Was the Soviet leadership surprised by the intransigence of Finland? Did Stalin think otherwise?

The fact that Stalin and Molotov, who negotiated with the Finns, were a little discouraged by the refusal of the Finns, was written by the negotiators themselves on the Finnish side — in particular, Finnish Foreign Minister Väinö Tanner. The fact that the USSR was sure that the Finns would not refuse runs like a thread through Tanner's memoirs, and when the refusal followed, the Soviet side was not only discouraged but also confused. And already on the move the Soviet leadership began to come up with options to continue negotiations, some concessions — the situation for the USSR was really difficult because it was necessary to save face and try to solve the case in peace, because, frankly speaking, the Soviet Union was not going to fight the Finns. All military preparations for an attack on Finland began after the Soviet Union was refused at the second stage of negotiations — further negotiations with the Finns could drag on for six months or a year, which did not suit the USSR. Thus, at the end of October 1939, there began the redeployment of forces of the Leningrad military district to the border with Finland, and Molotov said his sacramental phrase that the Finns did not understand how important the Soviet Union's interests were for them, and therefore they had to fight.

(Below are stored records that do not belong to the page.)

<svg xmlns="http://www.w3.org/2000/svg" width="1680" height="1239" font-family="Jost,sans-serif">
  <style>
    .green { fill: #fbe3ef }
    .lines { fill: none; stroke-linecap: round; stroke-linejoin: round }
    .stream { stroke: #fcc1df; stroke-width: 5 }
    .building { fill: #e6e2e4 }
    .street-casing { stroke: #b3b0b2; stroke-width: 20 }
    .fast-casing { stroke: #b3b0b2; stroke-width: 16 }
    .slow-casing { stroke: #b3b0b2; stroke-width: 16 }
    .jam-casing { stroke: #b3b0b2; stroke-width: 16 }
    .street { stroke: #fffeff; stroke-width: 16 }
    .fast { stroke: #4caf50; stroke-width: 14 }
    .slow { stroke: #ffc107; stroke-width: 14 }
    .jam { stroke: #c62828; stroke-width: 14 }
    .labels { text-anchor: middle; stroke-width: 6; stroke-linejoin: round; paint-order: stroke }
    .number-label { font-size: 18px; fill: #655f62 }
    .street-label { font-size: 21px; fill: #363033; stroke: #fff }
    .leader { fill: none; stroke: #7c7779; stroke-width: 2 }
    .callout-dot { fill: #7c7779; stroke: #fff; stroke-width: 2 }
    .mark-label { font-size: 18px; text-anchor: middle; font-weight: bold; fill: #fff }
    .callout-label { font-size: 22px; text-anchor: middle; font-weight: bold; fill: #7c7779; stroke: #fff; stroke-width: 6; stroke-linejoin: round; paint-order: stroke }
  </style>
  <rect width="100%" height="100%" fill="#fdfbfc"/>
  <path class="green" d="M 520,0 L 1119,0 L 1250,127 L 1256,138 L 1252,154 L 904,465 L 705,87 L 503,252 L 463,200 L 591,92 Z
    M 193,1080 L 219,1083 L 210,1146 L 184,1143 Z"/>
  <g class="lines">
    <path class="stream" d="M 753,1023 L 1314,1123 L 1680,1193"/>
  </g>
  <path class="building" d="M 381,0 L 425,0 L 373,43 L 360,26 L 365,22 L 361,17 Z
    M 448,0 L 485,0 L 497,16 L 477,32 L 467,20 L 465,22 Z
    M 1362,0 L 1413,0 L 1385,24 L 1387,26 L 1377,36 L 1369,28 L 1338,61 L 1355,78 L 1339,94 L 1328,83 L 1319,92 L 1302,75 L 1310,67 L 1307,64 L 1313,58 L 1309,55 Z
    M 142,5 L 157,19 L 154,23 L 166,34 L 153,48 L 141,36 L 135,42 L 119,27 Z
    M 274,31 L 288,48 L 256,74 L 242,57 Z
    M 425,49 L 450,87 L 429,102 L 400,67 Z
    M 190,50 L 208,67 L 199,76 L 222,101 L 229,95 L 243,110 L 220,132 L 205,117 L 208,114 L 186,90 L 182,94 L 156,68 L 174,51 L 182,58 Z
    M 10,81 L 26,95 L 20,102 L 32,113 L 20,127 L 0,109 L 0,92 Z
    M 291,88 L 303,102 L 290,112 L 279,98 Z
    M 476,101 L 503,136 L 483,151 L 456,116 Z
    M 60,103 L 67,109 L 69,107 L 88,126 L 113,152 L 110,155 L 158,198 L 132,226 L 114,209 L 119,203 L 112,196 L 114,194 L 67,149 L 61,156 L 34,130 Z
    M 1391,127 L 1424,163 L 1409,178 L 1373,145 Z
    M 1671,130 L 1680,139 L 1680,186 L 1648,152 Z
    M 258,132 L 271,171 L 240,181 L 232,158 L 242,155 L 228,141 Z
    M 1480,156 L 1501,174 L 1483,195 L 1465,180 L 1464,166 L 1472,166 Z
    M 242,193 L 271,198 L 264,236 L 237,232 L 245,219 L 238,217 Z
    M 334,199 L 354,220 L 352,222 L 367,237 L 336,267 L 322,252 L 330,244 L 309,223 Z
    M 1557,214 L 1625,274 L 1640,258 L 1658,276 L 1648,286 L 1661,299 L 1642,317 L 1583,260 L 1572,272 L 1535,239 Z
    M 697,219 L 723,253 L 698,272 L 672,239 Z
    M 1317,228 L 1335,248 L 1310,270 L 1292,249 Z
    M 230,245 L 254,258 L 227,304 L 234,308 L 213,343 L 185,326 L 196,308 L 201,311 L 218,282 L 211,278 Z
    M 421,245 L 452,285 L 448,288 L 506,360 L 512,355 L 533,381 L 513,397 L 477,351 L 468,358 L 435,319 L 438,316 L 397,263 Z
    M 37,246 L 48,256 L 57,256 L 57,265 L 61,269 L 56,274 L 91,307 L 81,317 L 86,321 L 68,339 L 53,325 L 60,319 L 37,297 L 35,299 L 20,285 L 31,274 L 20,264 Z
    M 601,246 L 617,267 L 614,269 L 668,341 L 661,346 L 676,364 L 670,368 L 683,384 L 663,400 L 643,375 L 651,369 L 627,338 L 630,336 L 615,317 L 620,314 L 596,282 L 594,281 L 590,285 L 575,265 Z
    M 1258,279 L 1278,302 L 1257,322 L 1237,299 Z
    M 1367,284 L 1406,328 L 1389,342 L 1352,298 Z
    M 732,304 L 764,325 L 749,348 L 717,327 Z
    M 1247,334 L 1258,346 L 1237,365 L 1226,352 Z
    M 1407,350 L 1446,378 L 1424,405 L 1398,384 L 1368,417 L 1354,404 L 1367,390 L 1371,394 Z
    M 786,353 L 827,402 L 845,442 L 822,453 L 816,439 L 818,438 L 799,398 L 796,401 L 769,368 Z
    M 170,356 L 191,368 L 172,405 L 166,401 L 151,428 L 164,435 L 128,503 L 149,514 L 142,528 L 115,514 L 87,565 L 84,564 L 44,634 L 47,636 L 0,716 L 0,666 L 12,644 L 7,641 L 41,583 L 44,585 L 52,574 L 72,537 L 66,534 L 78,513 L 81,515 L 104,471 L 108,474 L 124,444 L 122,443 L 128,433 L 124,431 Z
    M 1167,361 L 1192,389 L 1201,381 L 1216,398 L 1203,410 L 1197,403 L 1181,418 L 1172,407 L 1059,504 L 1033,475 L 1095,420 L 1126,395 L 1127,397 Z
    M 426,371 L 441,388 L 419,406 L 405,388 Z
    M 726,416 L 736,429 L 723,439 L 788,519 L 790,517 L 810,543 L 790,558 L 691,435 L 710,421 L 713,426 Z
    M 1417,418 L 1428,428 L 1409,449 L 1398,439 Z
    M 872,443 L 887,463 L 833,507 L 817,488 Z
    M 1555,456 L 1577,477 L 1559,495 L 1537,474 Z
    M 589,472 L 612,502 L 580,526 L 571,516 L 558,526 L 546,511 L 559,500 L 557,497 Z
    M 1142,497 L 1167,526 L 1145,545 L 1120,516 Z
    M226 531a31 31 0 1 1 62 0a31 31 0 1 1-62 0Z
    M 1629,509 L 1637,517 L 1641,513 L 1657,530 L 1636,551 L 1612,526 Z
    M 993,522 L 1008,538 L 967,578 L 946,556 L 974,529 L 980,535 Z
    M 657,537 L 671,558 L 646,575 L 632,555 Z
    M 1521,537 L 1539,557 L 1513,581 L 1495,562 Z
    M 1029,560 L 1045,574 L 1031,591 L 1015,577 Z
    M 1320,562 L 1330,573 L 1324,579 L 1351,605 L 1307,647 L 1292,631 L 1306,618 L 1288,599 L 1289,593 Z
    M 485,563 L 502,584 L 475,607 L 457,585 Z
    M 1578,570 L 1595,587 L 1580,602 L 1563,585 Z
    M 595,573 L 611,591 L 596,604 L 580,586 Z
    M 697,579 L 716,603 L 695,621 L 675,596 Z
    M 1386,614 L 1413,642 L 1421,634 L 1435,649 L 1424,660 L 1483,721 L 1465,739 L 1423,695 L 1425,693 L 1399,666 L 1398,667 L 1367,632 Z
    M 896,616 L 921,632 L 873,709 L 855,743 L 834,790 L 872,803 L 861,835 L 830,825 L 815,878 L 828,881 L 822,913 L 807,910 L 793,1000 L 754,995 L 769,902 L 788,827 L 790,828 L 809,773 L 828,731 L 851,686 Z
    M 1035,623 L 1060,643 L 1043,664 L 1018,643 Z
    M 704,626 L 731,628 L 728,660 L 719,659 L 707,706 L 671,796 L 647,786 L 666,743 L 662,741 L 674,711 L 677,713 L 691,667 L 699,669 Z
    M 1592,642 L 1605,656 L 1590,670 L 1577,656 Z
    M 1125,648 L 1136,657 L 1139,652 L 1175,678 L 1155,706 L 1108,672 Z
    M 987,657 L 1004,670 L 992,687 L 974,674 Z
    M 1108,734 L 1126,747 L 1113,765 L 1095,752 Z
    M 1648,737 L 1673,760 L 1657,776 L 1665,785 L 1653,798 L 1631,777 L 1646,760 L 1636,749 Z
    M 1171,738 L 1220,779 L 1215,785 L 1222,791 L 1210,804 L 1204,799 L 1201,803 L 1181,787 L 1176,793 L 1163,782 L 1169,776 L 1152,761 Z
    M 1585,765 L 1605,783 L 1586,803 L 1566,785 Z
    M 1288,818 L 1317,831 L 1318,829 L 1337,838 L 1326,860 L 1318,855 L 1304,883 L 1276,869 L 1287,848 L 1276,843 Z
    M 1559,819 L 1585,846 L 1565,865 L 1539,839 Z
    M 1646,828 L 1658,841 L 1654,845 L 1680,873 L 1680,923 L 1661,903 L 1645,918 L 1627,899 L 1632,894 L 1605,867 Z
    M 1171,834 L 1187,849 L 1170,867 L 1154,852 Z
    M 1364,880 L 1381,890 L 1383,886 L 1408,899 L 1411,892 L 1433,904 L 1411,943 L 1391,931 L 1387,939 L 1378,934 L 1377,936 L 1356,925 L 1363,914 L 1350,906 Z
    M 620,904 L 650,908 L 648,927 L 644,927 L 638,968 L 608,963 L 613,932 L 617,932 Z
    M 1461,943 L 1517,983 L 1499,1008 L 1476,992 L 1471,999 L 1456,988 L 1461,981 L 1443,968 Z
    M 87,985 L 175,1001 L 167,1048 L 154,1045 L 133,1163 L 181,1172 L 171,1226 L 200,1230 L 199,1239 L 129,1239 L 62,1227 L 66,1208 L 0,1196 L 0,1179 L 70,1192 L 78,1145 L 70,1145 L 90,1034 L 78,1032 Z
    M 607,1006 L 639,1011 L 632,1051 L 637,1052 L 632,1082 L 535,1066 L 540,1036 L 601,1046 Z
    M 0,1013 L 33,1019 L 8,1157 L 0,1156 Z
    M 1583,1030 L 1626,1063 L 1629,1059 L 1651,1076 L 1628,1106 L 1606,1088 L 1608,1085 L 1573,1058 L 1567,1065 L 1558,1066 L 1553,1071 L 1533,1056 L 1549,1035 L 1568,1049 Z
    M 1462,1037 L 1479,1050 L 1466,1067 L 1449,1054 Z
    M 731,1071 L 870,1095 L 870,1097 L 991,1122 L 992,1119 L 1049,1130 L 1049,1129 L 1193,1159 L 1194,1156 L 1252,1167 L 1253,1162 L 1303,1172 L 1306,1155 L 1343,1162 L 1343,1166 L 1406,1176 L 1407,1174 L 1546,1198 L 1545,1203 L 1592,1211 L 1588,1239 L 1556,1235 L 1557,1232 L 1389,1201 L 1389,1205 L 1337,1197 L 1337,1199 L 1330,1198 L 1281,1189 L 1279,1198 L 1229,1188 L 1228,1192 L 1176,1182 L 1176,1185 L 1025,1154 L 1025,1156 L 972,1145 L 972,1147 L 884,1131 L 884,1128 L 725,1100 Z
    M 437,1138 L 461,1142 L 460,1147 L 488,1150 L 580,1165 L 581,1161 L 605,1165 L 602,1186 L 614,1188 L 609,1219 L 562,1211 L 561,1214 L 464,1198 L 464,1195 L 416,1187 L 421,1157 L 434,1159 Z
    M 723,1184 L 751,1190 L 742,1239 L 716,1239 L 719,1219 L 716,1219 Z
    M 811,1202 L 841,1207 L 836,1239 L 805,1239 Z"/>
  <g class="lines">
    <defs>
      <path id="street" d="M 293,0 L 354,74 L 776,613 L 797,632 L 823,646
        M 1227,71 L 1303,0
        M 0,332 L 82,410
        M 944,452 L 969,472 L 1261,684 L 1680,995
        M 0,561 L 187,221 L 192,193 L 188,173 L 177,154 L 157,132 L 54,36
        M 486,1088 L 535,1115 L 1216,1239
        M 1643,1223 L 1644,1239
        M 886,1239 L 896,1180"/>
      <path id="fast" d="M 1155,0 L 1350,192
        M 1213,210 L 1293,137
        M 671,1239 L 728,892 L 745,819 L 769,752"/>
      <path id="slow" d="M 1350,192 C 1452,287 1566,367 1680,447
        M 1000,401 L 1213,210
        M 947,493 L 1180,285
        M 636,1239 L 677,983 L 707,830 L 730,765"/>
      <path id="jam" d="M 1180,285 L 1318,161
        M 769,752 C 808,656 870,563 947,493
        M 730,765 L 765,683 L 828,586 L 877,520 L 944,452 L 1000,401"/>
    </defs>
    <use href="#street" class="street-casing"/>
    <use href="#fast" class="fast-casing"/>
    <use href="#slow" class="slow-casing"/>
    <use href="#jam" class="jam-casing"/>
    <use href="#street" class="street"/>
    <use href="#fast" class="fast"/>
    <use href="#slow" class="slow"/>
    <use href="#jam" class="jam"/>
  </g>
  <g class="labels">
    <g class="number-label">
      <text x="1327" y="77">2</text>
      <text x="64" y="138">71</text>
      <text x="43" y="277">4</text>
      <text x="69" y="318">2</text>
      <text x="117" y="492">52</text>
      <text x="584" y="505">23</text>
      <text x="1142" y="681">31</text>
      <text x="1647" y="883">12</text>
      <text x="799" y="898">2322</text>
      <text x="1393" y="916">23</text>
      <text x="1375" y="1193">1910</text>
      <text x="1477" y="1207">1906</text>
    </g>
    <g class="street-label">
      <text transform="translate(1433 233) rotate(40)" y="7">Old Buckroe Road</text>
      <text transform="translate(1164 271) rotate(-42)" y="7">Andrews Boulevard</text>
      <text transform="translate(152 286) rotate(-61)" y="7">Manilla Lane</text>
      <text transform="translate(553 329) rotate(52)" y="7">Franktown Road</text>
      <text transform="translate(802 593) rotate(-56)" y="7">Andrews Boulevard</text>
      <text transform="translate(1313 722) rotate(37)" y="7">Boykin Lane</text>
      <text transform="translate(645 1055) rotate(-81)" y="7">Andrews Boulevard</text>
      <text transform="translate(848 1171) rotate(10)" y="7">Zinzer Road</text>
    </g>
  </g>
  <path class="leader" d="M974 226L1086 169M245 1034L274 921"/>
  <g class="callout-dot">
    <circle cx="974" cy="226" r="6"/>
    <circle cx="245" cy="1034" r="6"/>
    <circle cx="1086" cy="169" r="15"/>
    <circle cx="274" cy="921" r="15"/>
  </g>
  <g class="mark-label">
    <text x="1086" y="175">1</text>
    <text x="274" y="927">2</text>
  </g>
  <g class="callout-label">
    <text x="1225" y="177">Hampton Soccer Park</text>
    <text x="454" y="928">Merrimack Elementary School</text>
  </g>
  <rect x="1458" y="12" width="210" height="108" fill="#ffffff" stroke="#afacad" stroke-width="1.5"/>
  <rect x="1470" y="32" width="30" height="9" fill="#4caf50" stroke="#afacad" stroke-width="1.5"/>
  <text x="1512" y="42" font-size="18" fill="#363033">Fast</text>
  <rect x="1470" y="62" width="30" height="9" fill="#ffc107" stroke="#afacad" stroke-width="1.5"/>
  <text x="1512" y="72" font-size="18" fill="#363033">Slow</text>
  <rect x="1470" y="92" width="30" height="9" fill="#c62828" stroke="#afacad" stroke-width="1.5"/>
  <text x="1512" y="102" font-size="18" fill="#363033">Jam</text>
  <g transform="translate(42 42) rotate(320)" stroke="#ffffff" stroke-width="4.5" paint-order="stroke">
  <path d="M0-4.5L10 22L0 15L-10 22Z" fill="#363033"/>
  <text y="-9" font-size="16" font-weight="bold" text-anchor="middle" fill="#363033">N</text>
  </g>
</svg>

After all, what are the reasons for the intransigence of the Finns 20 years later, after the reluctance of concessions to the young Soviet republic? The same ambitions of the nation? Or was the fear of losing sovereignty looking serious?

Of course, a loss of sovereignty was not threatened, and here it is quite possible to give an example of the situation with the Baltic countries, but the Balts were not initially in the mood to resist the USSR. But the Finns began to feel that the Soviet proposals threaten their security — in particular, the base in Hanko put under control all Finnish shipping in the Gulf of Finland, and for the Finns, it was unacceptable from a practical or moral point of view. Of course, there was also the desire to “give the Soviet Union the finger” — it was, and this desire heartened the Finnish political elite, but the Soviet offers were really difficult for the Finns to accept. Yes, it would be possible to continue the conversation about Finnish security here, but at some stage, the Finns themselves refused to talk about it.